BNP Paribas Investment Partners se prépare à supprimer 279 postes
La banque de financement et d’investissement (BFI) de BNP Paribas n’est pas la seule branche à souffrir des conséquences de la crise. De sources concordantes, BNP Paribas Investment Partners, qui regroupe les activités de gestion d’actifs du groupe, prépare un plan de réduction d’effectifs. Le pôle l’a présenté mardi dans ses grandes lignes aux représentants du personnel: 279 postes sont sur la sellette, dont 91 en France où un plan de sauvegarde de l’emploi sans départs contraints sera mis en place. La filiale, qui emploie 3.700 personnes dans le monde dont 800 dans l’Hexagone, a confirmé hier soir ces chiffres à L’Agefi.
La direction aurait évoqué le maintien de la productivité pour justifier cette mesure. Son activité n’est en effet guère encourageante depuis le début de l’année: la gestion d’actifs a cumulé une décollecte nette de 22,4 milliards d’euros entre le 1er janvier et le 30 septembre, dont 14,5 milliards de retraits au seul troisième trimestre.
Les coupes claires chez Investment Partners portent à plus de 2.000 la réduction d’effectifs que vise BNP Paribas pour l’ensemble du groupe.

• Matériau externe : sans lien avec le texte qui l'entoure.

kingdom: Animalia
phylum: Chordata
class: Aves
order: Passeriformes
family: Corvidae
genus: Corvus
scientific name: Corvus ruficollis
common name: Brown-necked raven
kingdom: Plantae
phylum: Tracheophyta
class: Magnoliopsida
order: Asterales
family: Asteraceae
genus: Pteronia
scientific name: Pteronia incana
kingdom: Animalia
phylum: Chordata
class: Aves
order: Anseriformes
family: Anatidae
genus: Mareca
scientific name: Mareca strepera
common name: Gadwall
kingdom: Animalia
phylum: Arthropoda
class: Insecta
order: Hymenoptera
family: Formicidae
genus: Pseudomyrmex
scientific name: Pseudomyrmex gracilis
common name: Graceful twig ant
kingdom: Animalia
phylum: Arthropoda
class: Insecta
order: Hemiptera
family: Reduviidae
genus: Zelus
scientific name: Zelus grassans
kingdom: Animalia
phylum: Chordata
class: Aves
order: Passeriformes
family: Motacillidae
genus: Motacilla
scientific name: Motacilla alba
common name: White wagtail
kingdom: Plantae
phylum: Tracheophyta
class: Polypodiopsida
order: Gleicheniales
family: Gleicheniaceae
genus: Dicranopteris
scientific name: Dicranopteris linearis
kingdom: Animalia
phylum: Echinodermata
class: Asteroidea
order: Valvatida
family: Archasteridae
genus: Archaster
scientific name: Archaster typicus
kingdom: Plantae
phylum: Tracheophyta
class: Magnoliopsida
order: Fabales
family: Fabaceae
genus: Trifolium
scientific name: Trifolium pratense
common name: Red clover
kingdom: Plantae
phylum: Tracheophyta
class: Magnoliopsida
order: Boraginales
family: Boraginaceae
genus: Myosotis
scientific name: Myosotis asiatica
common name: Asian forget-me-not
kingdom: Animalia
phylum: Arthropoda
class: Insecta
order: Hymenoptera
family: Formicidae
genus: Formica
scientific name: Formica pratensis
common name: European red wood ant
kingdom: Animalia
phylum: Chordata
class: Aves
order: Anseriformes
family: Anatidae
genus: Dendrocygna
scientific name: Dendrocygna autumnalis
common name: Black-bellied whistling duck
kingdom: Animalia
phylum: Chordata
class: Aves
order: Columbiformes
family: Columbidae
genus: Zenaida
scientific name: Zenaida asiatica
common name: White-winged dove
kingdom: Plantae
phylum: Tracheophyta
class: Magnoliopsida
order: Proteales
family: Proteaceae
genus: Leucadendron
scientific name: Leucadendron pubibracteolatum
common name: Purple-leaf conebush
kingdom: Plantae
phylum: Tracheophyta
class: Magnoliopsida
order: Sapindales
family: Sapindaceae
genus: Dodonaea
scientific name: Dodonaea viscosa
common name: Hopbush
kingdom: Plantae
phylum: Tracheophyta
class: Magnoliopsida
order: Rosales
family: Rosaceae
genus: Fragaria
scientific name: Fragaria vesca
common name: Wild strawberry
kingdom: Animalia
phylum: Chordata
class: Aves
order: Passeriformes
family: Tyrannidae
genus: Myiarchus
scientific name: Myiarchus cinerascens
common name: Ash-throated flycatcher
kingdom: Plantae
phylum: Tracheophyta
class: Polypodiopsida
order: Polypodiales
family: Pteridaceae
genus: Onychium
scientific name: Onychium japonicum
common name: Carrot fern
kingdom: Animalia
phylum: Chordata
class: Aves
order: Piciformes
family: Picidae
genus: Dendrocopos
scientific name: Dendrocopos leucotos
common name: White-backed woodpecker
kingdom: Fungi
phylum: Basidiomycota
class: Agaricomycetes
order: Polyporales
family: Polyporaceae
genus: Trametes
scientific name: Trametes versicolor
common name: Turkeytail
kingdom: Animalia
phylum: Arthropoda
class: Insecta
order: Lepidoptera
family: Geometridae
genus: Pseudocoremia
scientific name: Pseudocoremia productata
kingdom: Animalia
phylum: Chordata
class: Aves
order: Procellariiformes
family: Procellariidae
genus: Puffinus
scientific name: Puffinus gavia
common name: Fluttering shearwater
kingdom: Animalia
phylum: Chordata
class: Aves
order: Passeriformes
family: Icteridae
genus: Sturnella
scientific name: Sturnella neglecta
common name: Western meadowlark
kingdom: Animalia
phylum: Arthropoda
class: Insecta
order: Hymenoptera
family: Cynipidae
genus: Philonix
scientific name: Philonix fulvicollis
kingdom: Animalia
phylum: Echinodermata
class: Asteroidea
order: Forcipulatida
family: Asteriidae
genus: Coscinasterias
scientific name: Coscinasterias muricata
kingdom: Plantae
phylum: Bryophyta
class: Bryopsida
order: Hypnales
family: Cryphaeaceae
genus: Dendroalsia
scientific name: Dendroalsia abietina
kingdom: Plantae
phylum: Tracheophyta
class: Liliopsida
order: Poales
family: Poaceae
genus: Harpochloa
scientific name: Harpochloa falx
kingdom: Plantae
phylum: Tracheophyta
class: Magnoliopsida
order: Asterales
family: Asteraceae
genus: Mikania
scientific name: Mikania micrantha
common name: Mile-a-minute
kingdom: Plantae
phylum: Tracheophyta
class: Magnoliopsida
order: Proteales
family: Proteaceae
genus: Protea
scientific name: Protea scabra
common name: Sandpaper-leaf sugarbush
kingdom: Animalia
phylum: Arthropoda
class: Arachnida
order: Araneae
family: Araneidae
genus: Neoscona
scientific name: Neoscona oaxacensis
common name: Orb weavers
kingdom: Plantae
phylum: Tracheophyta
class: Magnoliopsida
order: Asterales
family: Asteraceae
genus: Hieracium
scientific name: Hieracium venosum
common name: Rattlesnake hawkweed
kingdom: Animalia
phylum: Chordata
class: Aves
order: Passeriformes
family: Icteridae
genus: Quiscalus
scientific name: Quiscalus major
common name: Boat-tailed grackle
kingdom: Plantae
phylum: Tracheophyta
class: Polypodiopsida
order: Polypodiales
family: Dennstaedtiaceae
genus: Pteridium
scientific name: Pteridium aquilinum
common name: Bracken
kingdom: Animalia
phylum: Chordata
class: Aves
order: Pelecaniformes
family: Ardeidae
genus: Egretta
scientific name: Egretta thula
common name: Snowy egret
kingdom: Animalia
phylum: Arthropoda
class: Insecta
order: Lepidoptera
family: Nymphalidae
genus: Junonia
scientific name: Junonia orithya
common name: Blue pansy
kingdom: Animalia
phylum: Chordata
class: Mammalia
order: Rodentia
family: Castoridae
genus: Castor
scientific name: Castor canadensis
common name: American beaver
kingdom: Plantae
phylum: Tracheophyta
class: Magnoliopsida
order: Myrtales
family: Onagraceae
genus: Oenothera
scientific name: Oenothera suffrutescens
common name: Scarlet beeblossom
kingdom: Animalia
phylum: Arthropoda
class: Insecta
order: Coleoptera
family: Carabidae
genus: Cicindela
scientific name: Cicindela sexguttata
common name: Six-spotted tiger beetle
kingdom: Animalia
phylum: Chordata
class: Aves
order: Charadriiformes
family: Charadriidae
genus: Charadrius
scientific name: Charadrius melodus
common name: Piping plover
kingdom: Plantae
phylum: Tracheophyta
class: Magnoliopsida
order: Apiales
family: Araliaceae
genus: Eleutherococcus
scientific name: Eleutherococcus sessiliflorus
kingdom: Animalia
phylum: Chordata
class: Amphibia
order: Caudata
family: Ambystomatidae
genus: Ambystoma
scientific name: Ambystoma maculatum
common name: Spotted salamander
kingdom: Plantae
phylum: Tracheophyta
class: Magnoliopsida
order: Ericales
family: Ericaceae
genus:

Il faut en effet compter le plan de 1.396 suppressions de postes dans la BFI, mais aussi les réductions d’effectifs prévues – et déjà annoncées avant l’été – dans les pôles Personal Finance (PF) et Equipment Solutions, qui représentent à elles deux 364 postes.
En effet, l’établissement avait annoncé fin juin 244 coupures dans les effectifs au sein des activités de crédits immobiliers spécialisés logées au sein de BNP Paribas PF – une mesure partiellement compensée par la création parallèle de 35 postes dans la banque de détail en France. La moitié des agences de Cetelem Immo (l’ex-Union de Crédit pour le Bâtiment) et Invest Immo seront amenés à disparaître. Un autre plan prévoit 120 réductions, ainsi qu’une vingtaine de modifications, de postes chez BNP Paribas Leasing Solutions.
Pour ses activités de crédits immobiliers longs et de crédit-bail, BNP Paribas avait invoqué la future réglementation prudentielle de Bâle 3, qui pénalise les activités de prêts n’étant pas adossées à des ressources stables. Mais les motivations étaient également plus prosaïques: l’accès à la liquidité est plus onéreux pour les crédits immobiliers spécialisés et l’activité de leasing est abonnée aux restructurations.